Leseprobe aus "In nördlichen Wäldern" von Bettina Balà ka
Weißt du was?, sagt Anna. Ich sag dir einfach vorher, wie es für mich sein wird. Die Geduld wirst du ja haben. Also: Die Liebesnacht ist wie Eislaufen auf einem einsamen Fluss in nördlichen Wäldern. Dein Weg ist klar und frei und umstanden von verzauberten Gestalten: raureifumkrusteten Tannen, Schneewächten mit Gesichtern, Felsen, über die gefrorene Wasserfälle quellen. Du fährst und fährst, in dir ist es warm. Der Fluss hat Biegungen, hinter jeder fällt das Licht ein wenig anders. Links, rechts, links, rechts schneiden deine Kufen in das Eis und die kleine Bewegung wächst ganz von selbst zu einem großen Gleiten. Wer hätte gedacht, dass du so schnell sein könntest, so todesverachtend, so stark! Liegt ein Zweig auf dem Eis, weichst du ihm geschickt aus, fährst du über eine plötzliche Unebenheit, federst du sie ab mit einem eleganten Sprung, taucht aufgewehter Schnee auf deinem Weg auf, fährst du hinein und er stäubt in einer glitzernden Wolke auf, die du auch gleich wieder verlässt. Unter dem Eis siehst du riesige Fische zu dir heraufschauen, aus dem Unterholz blinzeln silberne Pelztiere, von den Wipfeln lösen sich Vögel mit einem heiseren Schrei. Der Mond gleißt, die Sterne funkeln, Nordlichter und Luftspiegelungen wabern. Du fühlst dich von der Landschaft umfangen, ja, von der Welt. Denn auch hinter der Landschaft pulsiert alles in einem tieferen Sinn nur für dich und hält dich und leuchtet und rauscht.
Klingt doch super, sagt Benedikt.
Ja, sagt Anna, aber du weißt auch, dass das Eis nicht halten wird.

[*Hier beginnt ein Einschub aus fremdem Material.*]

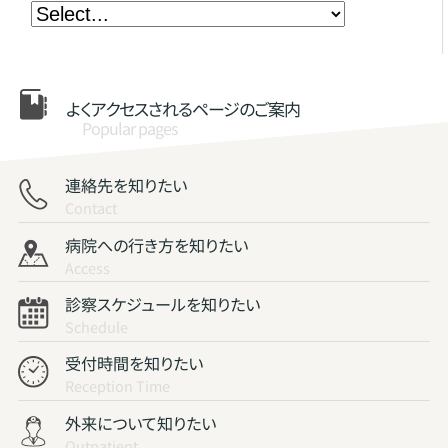
よくアクセスされる
ページのご案内
Popular pages
連絡先を知りたい
Contact
病院への行き方を知りたい
Access
診察スケジュールを知りたい
Schedule
受付時間を知りたい
Reception Time
外来について知りたい
Outpatient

Dass der Moment kommen wird, wo du einbrichst und in das schwarze, eisige Wasser stürzt. Wo jeder Versuch, dich am Eisrand festzuhalten und wieder hinaufzuziehen, unweigerlich dazu führt, dass noch mehr Eis abbricht, und das Loch, in dem du strampelst, größer und größer wird. Die Kälte hat blitzschnell all deine Schutzhäute überwunden. Sie greift ganz tief in deinen Kern und du weißt, dass du mutterseelenallein bist und dass die Welt und die Landschaft sich nicht um dich scheren.
Ist das eine postkoitale Depression, oder was?, fragt Benedikt.
Nein, nein, sagt Anna, das kommt nicht gleich nach dem Koitus, eher am Mittag danach. Wenn die schlagartige Erkenntnis einsetzt, dass es keine Liebesnacht war, sondern nur eine banale Ficknacht.
Warum machst du es dann?, fragt Benedikt.
Das Eislaufen ist ja super, sagt Anna.